Physician’s Weekly (PW): What kind of role could you see oncology nurses or advanced practitioners playing in an education component linked with palliative care?
Richard Newcomb, MD: I think a very key role. I think if you go back to our specialty palliative care studies, the palliative care clinicians were either specialty palliative care physicians or nurse practitioners who are trained in palliative care. And so, these domains, I think it’s critical actually to involve people outside the physician world. So I think bedside nurses could play a huge role in it. And currently in the process of launching a primary palliative care study. And most of the people we’re training are both the inpatient and the outpatient nurse practitioners. We didn’t include nursing in that study, but that could be something that could easily be done. And I could say anecdotally, I think if you were to who’s already doing the best job at delivery, some of the coping and education stuff, it is our bedside inpatient nurses. I think that involving them in future work would be highly concordant with the work that we’re doing.
PW: How do patients with blood cancer who undergo transplant respond to palliative care?

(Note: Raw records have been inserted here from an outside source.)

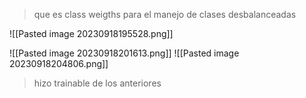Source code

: > que es class weigths para el manejo de clases desbalanceadas

![[Pasted image 20230918195528.png]]

![[Pasted image 20230918201613.png]]
![[Pasted image 20230918204806.png]]
> hizo trainable de los anteriores



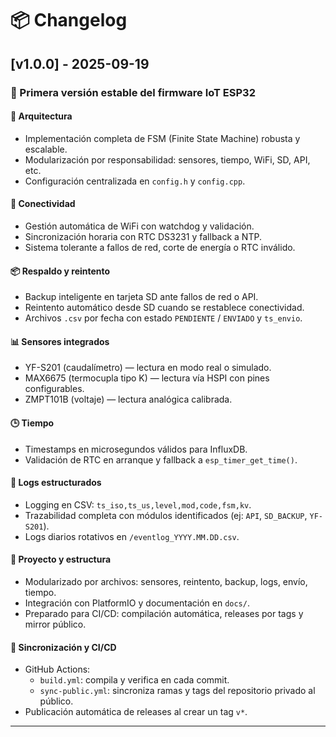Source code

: # 📦 Changelog

## [v1.0.0] - 2025-09-19

### 🚀 Primera versión estable del firmware IoT ESP32

#### 🧠 Arquitectura
- Implementación completa de FSM (Finite State Machine) robusta y escalable.
- Modularización por responsabilidad: sensores, tiempo, WiFi, SD, API, etc.
- Configuración centralizada en `config.h` y `config.cpp`.

#### 🔌 Conectividad
- Gestión automática de WiFi con watchdog y validación.
- Sincronización horaria con RTC DS3231 y fallback a NTP.
- Sistema tolerante a fallos de red, corte de energía o RTC inválido.

#### 📦 Respaldo y reintento
- Backup inteligente en tarjeta SD ante fallos de red o API.
- Reintento automático desde SD cuando se restablece conectividad.
- Archivos `.csv` por fecha con estado `PENDIENTE` / `ENVIADO` y `ts_envio`.

#### 📊 Sensores integrados
- YF-S201 (caudalímetro) — lectura en modo real o simulado.
- MAX6675 (termocupla tipo K) — lectura vía HSPI con pines configurables.
- ZMPT101B (voltaje) — lectura analógica calibrada.

#### 🕒 Tiempo
- Timestamps en microsegundos válidos para InfluxDB.
- Validación de RTC en arranque y fallback a `esp_timer_get_time()`.

#### 🧾 Logs estructurados
- Logging en CSV: `ts_iso,ts_us,level,mod,code,fsm,kv`.
- Trazabilidad completa con módulos identificados (ej: `API`, `SD_BACKUP`, `YF-S201`).
- Logs diarios rotativos en `/eventlog_YYYY.MM.DD.csv`.

#### 🧰 Proyecto y estructura
- Modularizado por archivos: sensores, reintento, backup, logs, envío, tiempo.
- Integración con PlatformIO y documentación en `docs/`.
- Preparado para CI/CD: compilación automática, releases por tags y mirror público.

#### 🔁 Sincronización y CI/CD
- GitHub Actions:
  - `build.yml`: compila y verifica en cada commit.
  - `sync-public.yml`: sincroniza ramas y tags del repositorio privado al público.
- Publicación automática de releases al crear un tag `v*`.

---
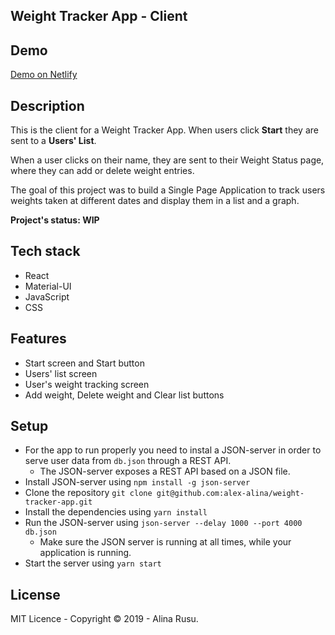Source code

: 
## Weight Tracker App - Client

## Demo
[Demo on Netlify ](https://elated-archimedes-8a6390.netlify.com)

## Description

This is the client for a Weight Tracker App. When users click **Start** they are sent to a **Users' List**.

When a user clicks on their name, they are sent to their Weight Status page, where they can add or delete weight entries.

The goal of this project was to build a Single Page Application to track users weights taken at different dates and display them in a list and a graph.

**Project's status: WIP**

## Tech stack

* React
* Material-UI
* JavaScript
* CSS

## Features

* Start screen and Start button
* Users' list screen
* User's weight tracking screen
* Add weight, Delete weight and Clear list buttons

## Setup

* For the app to run properly you need to instal a JSON-server in order to serve user data from `db.json` through a REST API.
  * The JSON-server exposes a REST API based on a JSON file.
* Install JSON-server using `npm install -g json-server`
* Clone the repository `git clone git@github.com:alex-alina/weight-tracker-app.git`
* Install the dependencies using `yarn install`
* Run the JSON-server using `json-server --delay 1000 --port 4000 db.json`
  * Make sure the JSON server is running at all times, while your application is running.
* Start the server using `yarn start`

## License

MIT Licence - Copyright &copy; 2019 - Alina Rusu.
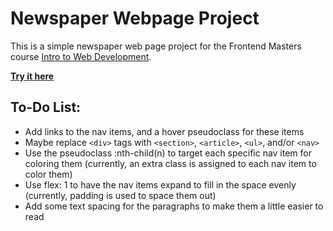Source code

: # Newspaper Webpage Project

This is a simple newspaper web page project for the Frontend Masters course [Intro to Web Development](https://bthold.github.io/intro-to-web-dev-v2/).

**[Try it here](http://sirdaniel711.github.io/newspaper-project/)**

## To-Do List:
- Add links to the nav items, and a hover pseudoclass for these items
- Maybe replace `<div>` tags with `<section>`, `<article>`, `<ul>`, and/or `<nav>`
- Use the pseudoclass :nth-child(n) to target each specific nav item for coloring them (currently, an extra class is assigned to each nav item to color them)
- Use flex: 1 to have the nav items expand to fill in the space evenly (currently, padding is used to space them out)
- Add some text spacing for the paragraphs to make them a little easier to read
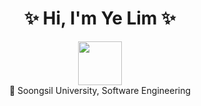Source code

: <div align="center">
<h1 align="center">✨ Hi, I'm Ye Lim ✨</h1> <img src="https://media.giphy.com/media/WUlplcMpOCEmTGBtBW/giphy.gif" width="70"></h2>
<br>
🏫 Soongsil University, Software Engineering
<br>

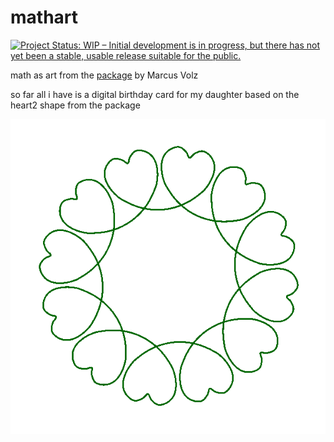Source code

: # mathart
[![Project Status: WIP – Initial development is in progress, but there has not yet been a stable, usable release suitable for the public.](http://www.repostatus.org/badges/latest/wip.svg)](http://www.repostatus.org/#wip)

math as art from the [package](https://github.com/marcusvolz/mathart) by Marcus Volz 

so far all i have is a digital birthday card for my daughter based on the heart2 shape from the package

![birthday spinning heart](hani.gif)
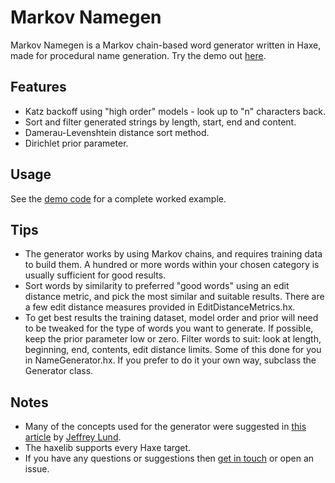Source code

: # Markov Namegen

Markov Namegen is a Markov chain-based word generator written in Haxe, made for procedural name generation. Try the demo out [here](http://www.samcodes.co.uk/project/markov-namegen/).

## Features
* Katz backoff using "high order" models - look up to "n" characters back.
* Sort and filter generated strings by length, start, end and content.
* Damerau-Levenshtein distance sort method.
* Dirichlet prior parameter.

## Usage

See the [demo code](https://github.com/Tw1ddle/MarkovNameGenerator) for a complete worked example.

## Tips
* The generator works by using Markov chains, and requires training data to build them. A hundred or more words within your chosen category is usually sufficient for good results.
* Sort words by similarity to preferred "good words" using an edit distance metric, and pick the most similar and suitable results. There are a few edit distance measures provided in EditDistanceMetrics.hx.
* To get best results the training dataset, model order and prior will need to be tweaked for the type of words you want to generate. If possible, keep the prior parameter low or zero. Filter words to suit: look at length, beginning, end, contents, edit distance limits. Some of this done for you in NameGenerator.hx. If you prefer to do it your own way, subclass the Generator class.

## Notes
* Many of the concepts used for the generator were suggested in [this article](http://www.roguebasin.com/index.php?title=Names_from_a_high_order_Markov_Process_and_a_simplified_Katz_back-off_scheme) by [Jeffrey Lund](https://github.com/jlund3).
* The haxelib supports every Haxe target.
* If you have any questions or suggestions then [get in touch](http://samcodes.co.uk/contact) or open an issue.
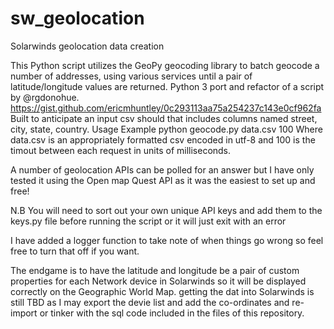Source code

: # sw_geolocation
Solarwinds geolocation data creation

This Python script utilizes the GeoPy geocoding library to batch geocode a number of addresses, using various services
until a pair of latitude/longitude values are returned. Python 3 port and refactor of a script by @rgdonohue.
https://gist.github.com/ericmhuntley/0c293113aa75a254237c143e0cf962fa
Built to anticipate an input csv should that includes columns named street, city, state, country.
Usage Example
python geocode.py data.csv 100
Where data.csv is an appropriately formatted csv encoded in utf-8 and 100 is the timout between each request in units of
milliseconds.

A number of geolocation APIs can be polled for an answer but I have only tested it using the Open map Quest API as it was the easiest to set up and free!

N.B You will need to sort out your own unique API keys and add them to the keys.py file before running the script or it will just exit with an error

I have added a logger function to take note of when things go wrong so feel free to turn that off if you want.

The endgame is to have the latitude and longitude be a pair of custom properties for each Network device in Solarwinds so it will be displayed correctly on the Geographic World Map. getting the dat into Solarwinds is still TBD as I may export the devie list and add the co-ordinates and re-import or tinker with the sql code included in the files of this repository.
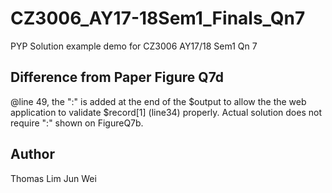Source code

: # CZ3006_AY17-18Sem1_Finals_Qn7
PYP Solution example demo for CZ3006 AY17/18 Sem1 Qn 7

## Difference from Paper Figure Q7d

@line 49, the ":" is added at the end of the $output to allow the the web application to validate $record[1] (line34) properly. Actual solution does not require  ":" shown on FigureQ7b.

## Author
Thomas Lim Jun Wei
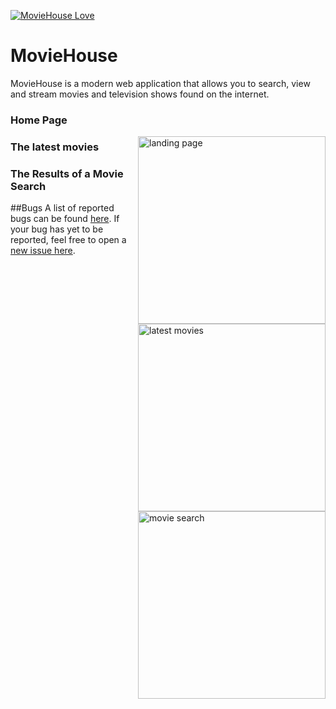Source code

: [![MovieHouse Love](https://badges.frapsoft.com/os/v1/open-source.svg?v=103)](https://github.com/ellerbrock/open-source-badges/)

# MovieHouse

MovieHouse is a modern web application that allows you to search, view and stream movies and television shows found on the internet.

### Home Page

<img align="right" width="300" src="https://s3.ap-south-1.amazonaws.com/streamitmovies/landing.png" alt="landing page" />

### The latest movies

<img align="right" width="300" src="https://s3.ap-south-1.amazonaws.com/streamitmovies/latest.png" alt="latest movies" />

### The Results of a Movie Search

<img align="right" width="300" src="https://s3.ap-south-1.amazonaws.com/streamitmovies/search.png" alt="movie search" />

##Bugs
A list of reported bugs can be found [here](https://github.com/hrishi7/streamIt/issues). If your bug has yet to be reported, feel free to open a [new issue here](https://github.com/hrishi7/streamIt/issues/new).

Dr. Newcomb: I think the one additional thing that I thought was quite interesting was that just how different people’s responses to palliative care were. I think when you look at averages in terms of who is doing palliative care in the hospital, everybody’s quality of life on an average basis goes down during transplant just because it’s a hard process. But, receiving palliative care was mostly trying to prevent a very large decrement in quality of life or a very large increase in symptoms. And what was interesting is that there were people in the responder group that their quality of life got better throughout the transplant hospitalization. So, it’s not simply that we were preventing decrement, but we were actually improving people’s quality of life, which was not a finding that I expected. And again, it just speaks to the power of if you can control people’s symptoms enough and give them enough education and power to know what to expect in their illness, then they will report a better experience. And that’s really important—that was really surprising.